私が、何を行うか選択した時点で、私の行動は誰かに多かれ少なかれ影響を与えている事を。

それは、レストランのメニューを選ぶ時だって、昼食のサンドイッチを選ぶ時だってそう。

そこに、どんな思惑があろうと無かろうと関係ない。

人は、行動する限り誰かに影響を与え続けるのだ。

そして、その結果が見えてしまう私は、その事を誰よりも知っている。

知っているはずだ。


もしも


もしも、だ。


私が買い物に出掛けていなければ?

自転車で出掛けていなければ?

もっと急いでいたら?

逆にゆっくり走っていたら?

後ろから来る車に気づいていたら?

不注意であの車を止めてなければ?

あのタイミングで道路を横断しなければ?

もしあの瞬間何も見えてなかったら?

もしも―?


考えれば考えるほど出てくる。
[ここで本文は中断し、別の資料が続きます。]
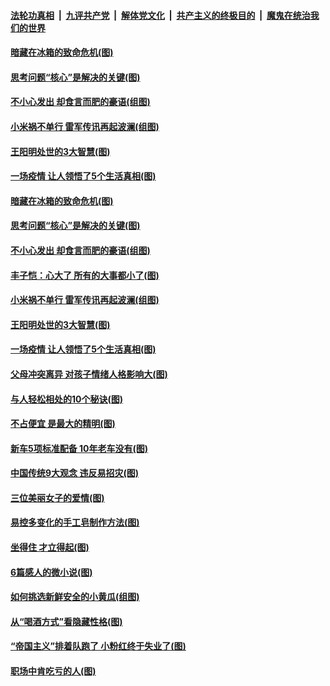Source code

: ####  [法轮功真相](../../../../basic/blob/master/README.md?t=05180031) &nbsp;|&nbsp; [九评共产党](../../../../9ping.md/blob/master/README.md?t=05180031) &nbsp;|&nbsp; [解体党文化](../../../../jtdwh.md/blob/master/README.md?t=05180031)  &nbsp;|&nbsp; [共产主义的终极目的](../../../../gczydzjmd.md/blob/master/README.md?t=05180031) &nbsp;|&nbsp; [魔鬼在统治我们的世界](../../../../mgztzwmdsj.md/blob/master/README.md?t=05180031) 

#### [暗藏在冰箱的致命危机(图)](../pages/p8/933482.md?t=05180031) 

#### [思考问题“核心”是解决的关键(图)](../pages/p8/933476.md?t=05180031) 

#### [不小心发出 却食言而肥的豪语(组图)](../pages/p8/933474.md?t=05180031) 

#### [小米祸不单行 雷军传讯再起波澜(组图)](../pages/p8/933435.md?t=05180031) 

#### [王阳明处世的3大智慧(图)](../pages/p8/933396.md?t=05180031) 

#### [一场疫情 让人领悟了5个生活真相(图)](../pages/p8/933089.md?t=05180031) 

#### [暗藏在冰箱的致命危机(图)](../pages/p8/933482.md?t=05180031) 

#### [思考问题“核心”是解决的关键(图)](../pages/p8/933476.md?t=05180031) 

#### [不小心发出 却食言而肥的豪语(组图)](../pages/p8/933474.md?t=05180031) 

#### [丰子恺：心大了 所有的大事都小了(图)](../pages/p8/932467.md?t=05180031) 

#### [小米祸不单行 雷军传讯再起波澜(组图)](../pages/p8/933435.md?t=05180031) 

#### [王阳明处世的3大智慧(图)](../pages/p8/933396.md?t=05180031) 

#### [一场疫情 让人领悟了5个生活真相(图)](../pages/p8/933089.md?t=05180031) 

#### [父母冲突离异 对孩子情绪人格影响大(图)](../pages/p8/933395.md?t=05180031) 

#### [与人轻松相处的10个秘诀(图)](../pages/p8/932796.md?t=05180031) 

#### [不占便宜 是最大的精明(图)](../pages/p8/933269.md?t=05180031) 

#### [新车5项标准配备 10年老车没有(图)](../pages/p8/933348.md?t=05180031) 

#### [中国传统9大观念 违反易招灾(图)](../pages/p8/933271.md?t=05180031) 

#### [三位美丽女子的爱情(图)](../pages/p8/933016.md?t=05180031) 

#### [易控多变化的手工皂制作方法(图)](../pages/p8/933238.md?t=05180031) 

#### [坐得住 才立得起(图)](../pages/p8/932276.md?t=05180031) 

#### [6篇感人的微小说(图)](../pages/p8/933167.md?t=05180031) 

#### [如何挑选新鲜安全的小黄瓜(组图)](../pages/p8/933057.md?t=05180031) 

#### [从“喝酒方式”看隐藏性格(图)](../pages/p8/930799.md?t=05180031) 

#### [“帝国主义”排着队跑了 小粉红终于失业了(图)](../pages/p8/933087.md?t=05180031) 

#### [职场中肯吃亏的人(图)](../pages/p8/932447.md?t=05180031) 

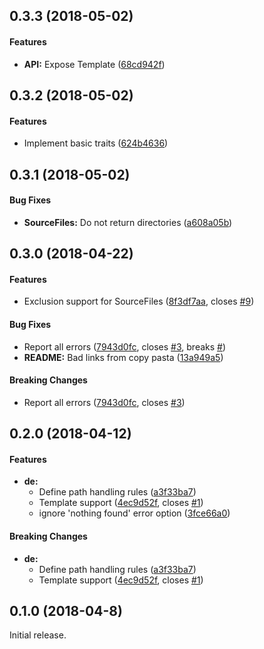 <a name="0.3.3"></a>
## 0.3.3 (2018-05-02)


#### Features

* **API:**  Expose Template ([68cd942f](https://github.com/crate-ci/stager/commit/68cd942f5ddbcdc8e5359134feca191f30c8c173))



<a name="0.3.2"></a>
## 0.3.2 (2018-05-02)


#### Features

*   Implement basic traits ([624b4636](https://github.com/crate-ci/stager/commit/624b4636ec3f435de06cfbc6b9241f80bba5a750))



<a name="0.3.1"></a>
## 0.3.1 (2018-05-02)


#### Bug Fixes

* **SourceFiles:**  Do not return directories ([a608a05b](https://github.com/crate-ci/stager/commit/a608a05bd032e56bc2ad4ee5e56b542aa21abdfe))



<a name="0.3.0"></a>
## 0.3.0 (2018-04-22)


#### Features

*   Exclusion support for SourceFiles ([8f3df7aa](https://github.com/crate-ci/stager/commit/8f3df7aa52dbe568a4205a6bc88930f02d217a4c), closes [#9](https://github.com/crate-ci/stager/issues/9))

#### Bug Fixes

*   Report all errors ([7943d0fc](https://github.com/crate-ci/stager/commit/7943d0fc99df90f7e45e12b9cde1a278229e5ab3), closes [#3](https://github.com/crate-ci/stager/issues/3), breaks [#](https://github.com/crate-ci/stager/issues/))
* **README:**  Bad links from copy pasta ([13a949a5](https://github.com/crate-ci/stager/commit/13a949a580df9cd536224d006c54a6389c8f9908))

#### Breaking Changes

*   Report all errors ([7943d0fc](https://github.com/crate-ci/stager/commit/7943d0fc99df90f7e45e12b9cde1a278229e5ab3), closes [#3](https://github.com/crate-ci/stager/issues/3))



<a name="0.2.0"></a>
## 0.2.0 (2018-04-12)


#### Features

* **de:**
  *  Define path handling rules ([a3f33ba7](https://github.com/cobalt-org/liquid-rust/commit/a3f33ba7e989a1b7bc53c88f998bdc858a587dfd))
  *  Template support ([4ec9d52f](https://github.com/cobalt-org/liquid-rust/commit/4ec9d52f758dbe4a7a9fb09ea76a4f0eaa0a781a), closes [#1](https://github.com/cobalt-org/liquid-rust/issues/1))
  *  ignore 'nothing found' error option ([3fce66a0](https://github.com/cobalt-org/liquid-rust/commit/3fce66a04d8ea16caa39a739a03196924329fb75))

#### Breaking Changes

* **de:**
  *  Define path handling rules ([a3f33ba7](https://github.com/cobalt-org/liquid-rust/commit/a3f33ba7e989a1b7bc53c88f998bdc858a587dfd))
  *  Template support ([4ec9d52f](https://github.com/cobalt-org/liquid-rust/commit/4ec9d52f758dbe4a7a9fb09ea76a4f0eaa0a781a), closes [#1](https://github.com/cobalt-org/liquid-rust/issues/1))


<a name="0.1.0"></a>
## 0.1.0 (2018-04-8)

Initial release.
私の行動、選択。

そして、あの瞬間が見えたという事は、私の行動が少なからず関わっているということだ。

あの事故の原因に、本当に私は無関係なのか?


流石に考え過ぎだとわかってる。

他の人からしてみれば、私はただの被害者であり、目撃者だ。

でも、もし私が、行動してなかったら?

そもそもあんな惨事は起こらなかったのではないだろうか?

どこまでが本当で、どこからが違うのか。確かめる術は無い。

全部自分勝手な妄想に過ぎない。

でも、考えずにはいられないのだ。

もし、百%違うとしても、それを証明する術もない。

悪魔の証明だ。

負のスパイラルに落ちていく。

何かに縋るようにうずくまる。


―結局は、突然襲ってくるだけで、私にはいつも後悔しか残していかない。


今の私を、後悔以上の何かが襲っていた。